Mudança de discurso preocupa
A "despalavra do ano" é votada anualmente desde 1991, quando foi escolhido o termo ausländerfrei ("livre de estrangeiros"). A "despalavra" de 2016 foi traidor do povo.
Para observadores, as "despalavras" dos últimos anos refletem uma mudança de discurso que causa preocupação. Em 2014, o termo escolhido foi "imprensa da mentira". Em 2015, o termo Gutmensch ("gente boazinha"), usado nos meios populistas para ironizar a solidariedade com refugiados.
Houve vários comentários sobre a votação no Twitter que mostram a divisão social. O programa satírico heute show, do canal ZDF, escreveu que as "despalavras" dos últimos anos "podem ser lidas como o programa partidário da AfD [partido populista de direita alemão]".
Já outros usuários polemizaram postando a hashtag #alternativeFakten junto a fotos da chanceler alemã, Angela Merkel, durante seu juramento de posse, ou caricaturas sarcásticas de refugiados menores de idade.
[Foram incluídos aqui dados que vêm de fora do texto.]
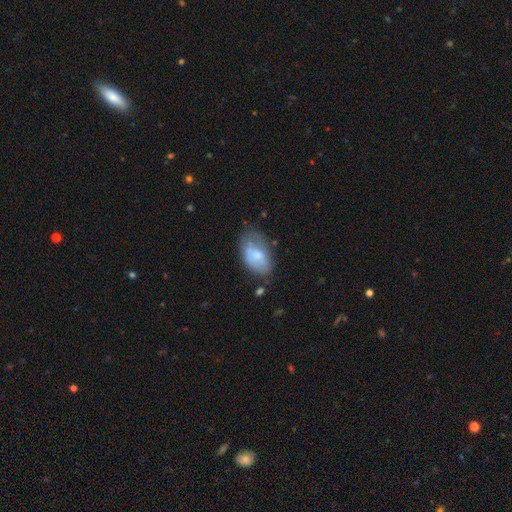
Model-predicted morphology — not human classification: This is likely a smooth galaxy (71%). How rounded: clearly in between (92%). Merging: possibly none (50%).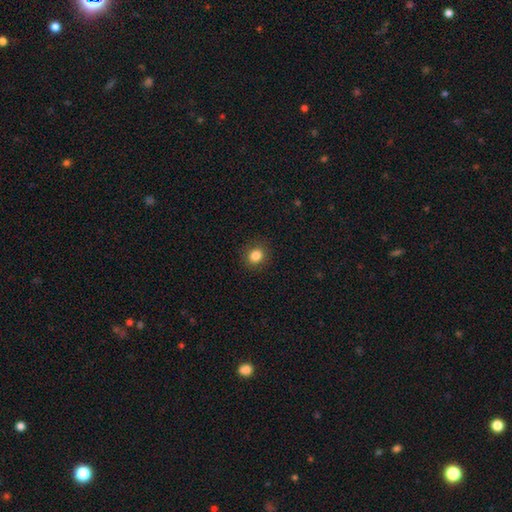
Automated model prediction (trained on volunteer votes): smooth 84%, star or artifact 11%, featured or disk 5%. Down the decision tree: how rounded — round (70%); merging — none (89%).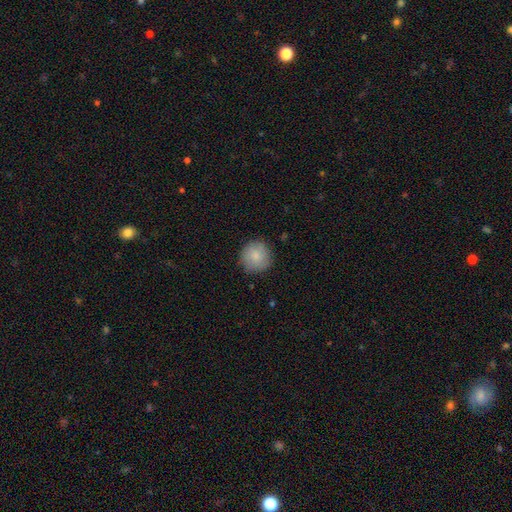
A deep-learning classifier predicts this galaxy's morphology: This appears to be a smooth galaxy with no disk features (82%) that is round (92%). Merging: none (84%).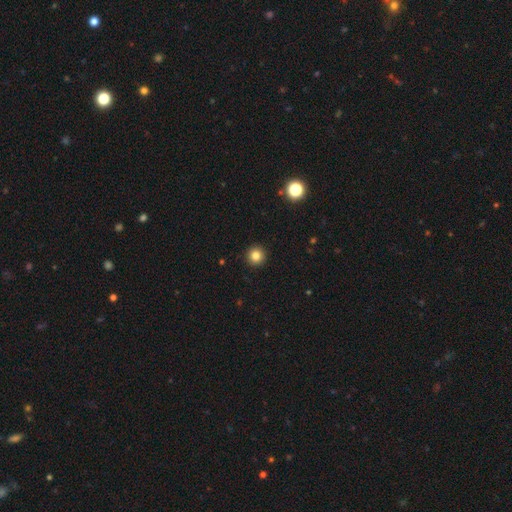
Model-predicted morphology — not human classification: Smooth or featured? Predicted: smooth (p=0.83). How rounded? Predicted: round (p=0.96). Merging? Predicted: none (p=0.93).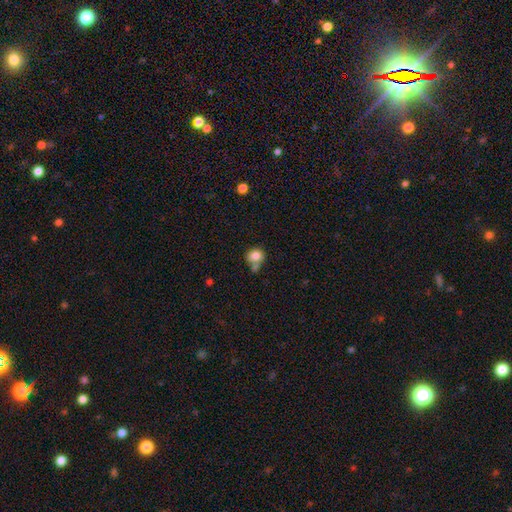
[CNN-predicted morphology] This is clearly a smooth galaxy (80%). How rounded: likely round (74%). Merging: possibly none (47%).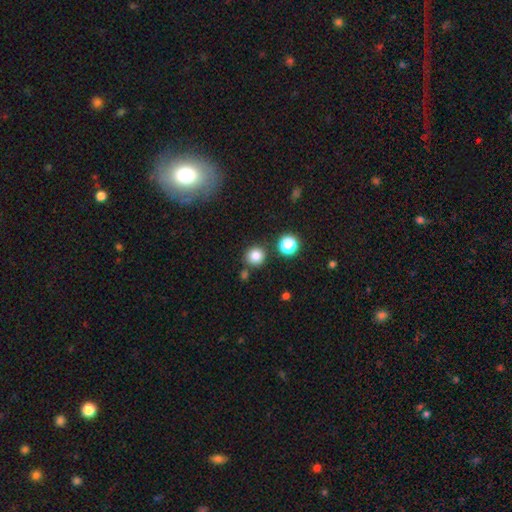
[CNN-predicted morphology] This is clearly a smooth galaxy (82%). How rounded: clearly round (90%). Merging: clearly none (82%).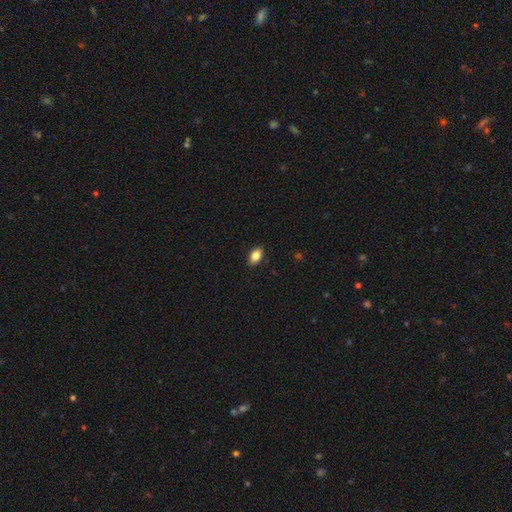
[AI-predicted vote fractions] A smooth galaxy with no disk features (83%) that is in between round and cigar-shaped (88%). Merging: none (88%).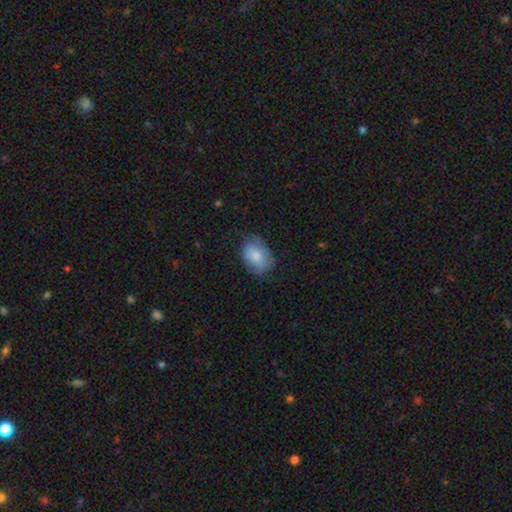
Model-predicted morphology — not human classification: Smooth or featured?
  - smooth: 79% *
  - featured or disk: 15%
  - star or artifact: 7%
How rounded?
  - in between: 82% *
  - round: 17%
  - cigar-shaped: 1%
Merging?
  - none: 66% *
  - minor disturbance: 25%
  - major disturbance: 8%
  - merger: 1%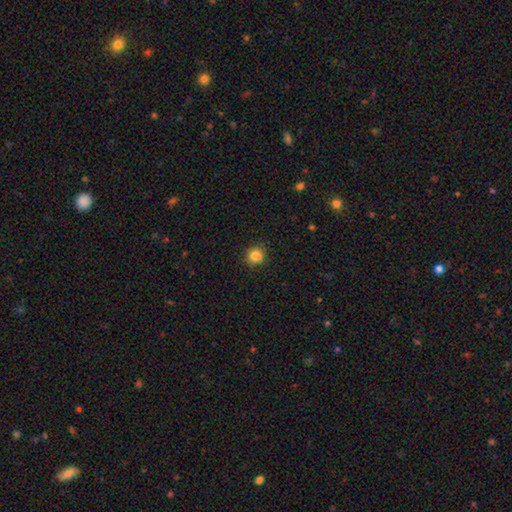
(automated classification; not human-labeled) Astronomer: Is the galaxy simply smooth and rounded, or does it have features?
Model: smooth — 83%.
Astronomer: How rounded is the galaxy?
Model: round — 78%.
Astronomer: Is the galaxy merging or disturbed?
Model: none — 79%.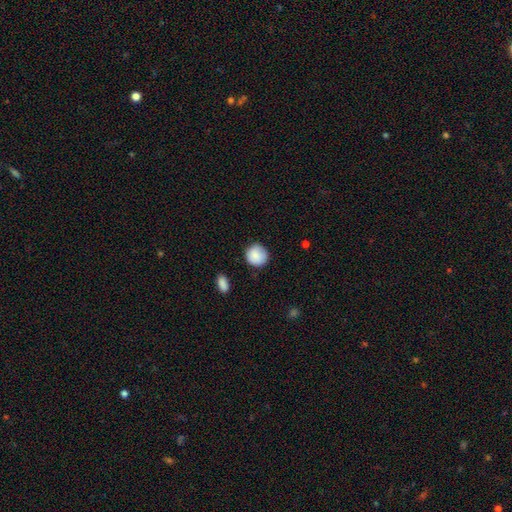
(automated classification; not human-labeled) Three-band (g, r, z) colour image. It shows a smooth galaxy with no disk features (87%) that is round (91%). Merging: none (81%).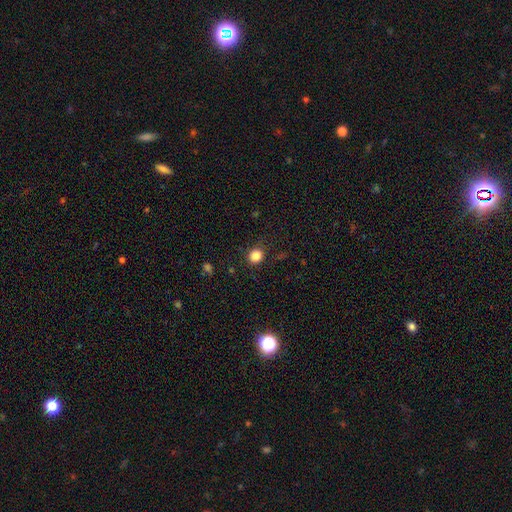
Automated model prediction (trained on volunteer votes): Smooth or featured?
  - smooth: 84% *
  - star or artifact: 12%
  - featured or disk: 4%
How rounded?
  - round: 84% *
  - in between: 15%
  - cigar-shaped: 1%
Merging?
  - none: 86% *
  - minor disturbance: 10%
  - major disturbance: 3%
  - merger: 1%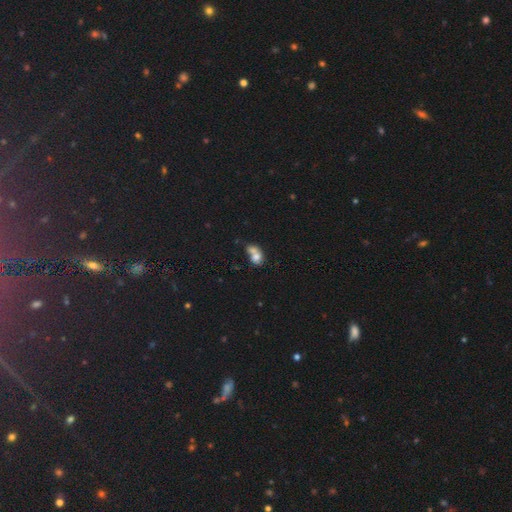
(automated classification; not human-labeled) Smooth or featured: smooth — 70% (featured or disk — 20%)
How rounded: in between — 52% (round — 46%)
Merging: merger — 68% (none — 19%)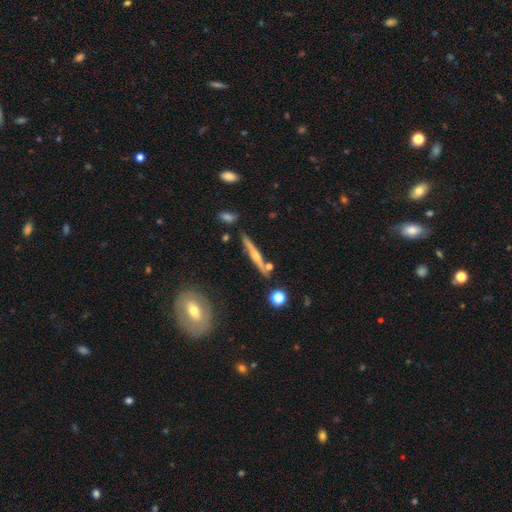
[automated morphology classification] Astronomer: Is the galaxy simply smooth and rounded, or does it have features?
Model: featured or disk — 67%.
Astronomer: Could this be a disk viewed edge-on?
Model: yes — 97%.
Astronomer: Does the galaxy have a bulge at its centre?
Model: rounded — 84%.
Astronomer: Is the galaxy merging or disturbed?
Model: none — 81%.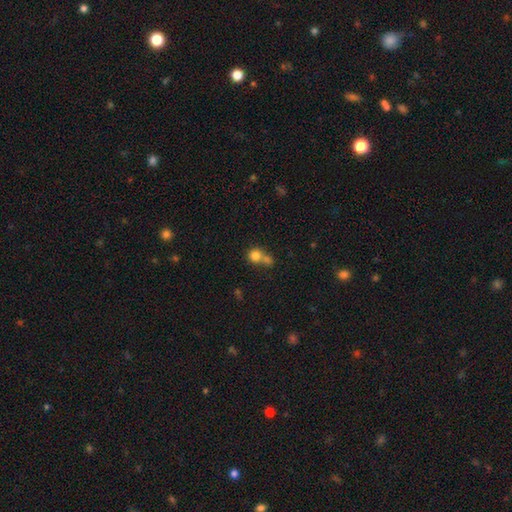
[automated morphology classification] This is likely a smooth galaxy (79%). How rounded: clearly round (86%). Merging: possibly merger (49%).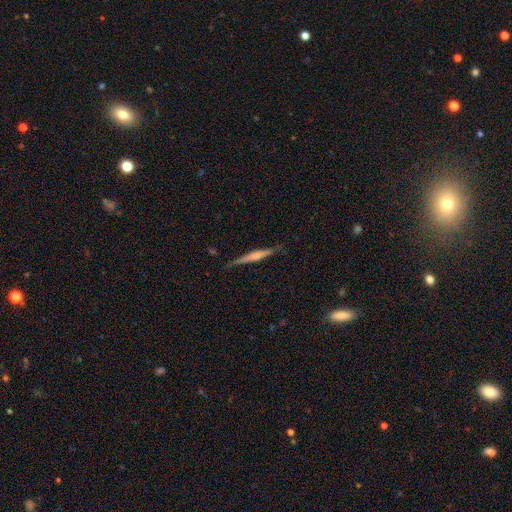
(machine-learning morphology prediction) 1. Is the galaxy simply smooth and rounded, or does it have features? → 53% featured or disk, 41% smooth, 6% star or artifact.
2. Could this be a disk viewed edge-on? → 97% yes, 3% no.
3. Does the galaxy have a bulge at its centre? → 41% rounded, 34% none, 25% boxy.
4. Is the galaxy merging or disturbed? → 83% none, 13% minor disturbance, 2% major disturbance, 1% merger.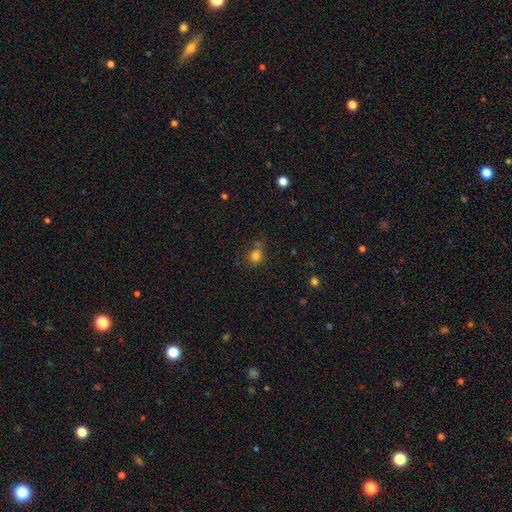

Já a palavra alemã de 2017 foi definida há algumas semanas pela Sociedade da Língua Alemã (GfdS9): Jamaika-Aus (fim da Jamaica). Outro concurso escolheu como "frase do ano" a justificativa do Partido Liberal-Democrata (FDP) para deixar as negociações para a formação de um governo na Alemanha: "É melhor não governar do que governar de forma errada".